TESTO DA ANALIZZARE -
Covid, Cisl Latina proiettata verso la Fase 2: “Priorità i lavoratori in cassa integrazione”

Roberto Cecere

La Cisl di Latina è proiettata verso la Fase 2 dell’emergenza coronavirus, che deve essere progettata ora per essere pronti quando sarà possibile in qualche modo ripartire. Il sindacato è preoccupato per le migliaia di lavoratori in cassa integrazione quando va bene e per più di mille aziende ferme che faticano a immaginare un futuro produttivo che garantisca salari e benessere. Questa la priorità che necessariamente deve partire dai territori, e soprattutto da tutti gli stakeholder locali, comuni, sindacati, imprenditori, coadiuvati dalla Regione e Governo centrale.

“Le idee – spiega Roberto Cecere, segretario generale di Cisl Latina – devono partire dal basso verso l’alto, ovvero da coloro che vivono i territori e ne conoscono pregi e difetti per generare nuove idee di sviluppo partendo magari proprio dalle ceneri del passato”.

“Come sindacato confederale in questi giorni di emergenza stiamo incontrando i sindaci della provincia proprio per fare il punto della situazione sia dal punto di vista delle metodologie di utilizzo delle risorse destinate alle persone più fragili come per esempio i buoni spesa, ma soprattutto per definire insieme delle strategie che superata la fase emergenziale possano in tempi rapidi far ripartire il tessuto produttivo e di conseguenza quello lavorativo e sociale.

VOCI RIPORTATE -
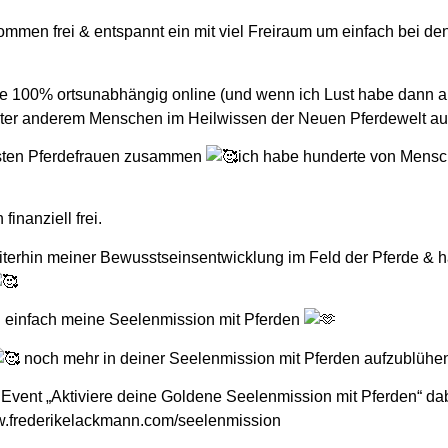
lkommen frei & entspannt ein mit viel Freiraum um einfach bei d
rde 100% ortsunabhängig online (und wenn ich Lust habe dann au
nter anderem Menschen im Heilwissen der Neuen Pferdewelt au
ntesten Pferdefrauen zusammen
ich habe hunderte von Mensc
inanziell frei.
iterhin meiner Bewusstseinsentwicklung im Feld der Pferde & 
h einfach meine Seelenmission mit Pferden
noch mehr in deiner Seelenmission mit Pferden aufzublühe
 Event „Aktiviere deine Goldene Seelenmission mit Pferden“ da
www.frederikelackmann.com/seelenmission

OBIETTIVO DEL COMPITO - Modifichi il passo dell'articolo sulla Cisl di Latina da "La Cisl di Latina" a "e Governo centrale.", sostituendo "preoccupato" con "inquieto".

COMPITO SVOLTO -
La Cisl di Latina è proiettata verso la Fase 2 dell’emergenza coronavirus, che deve essere progettata ora per essere pronti quando sarà possibile in qualche modo ripartire. Il sindacato è inquieto per le migliaia di lavoratori in cassa integrazione quando va bene e per più di mille aziende ferme che faticano a immaginare un futuro produttivo che garantisca salari e benessere. Questa la priorità che necessariamente deve partire dai territori, e soprattutto da tutti gli stakeholder locali, comuni, sindacati, imprenditori, coadiuvati dalla Regione e Governo centrale.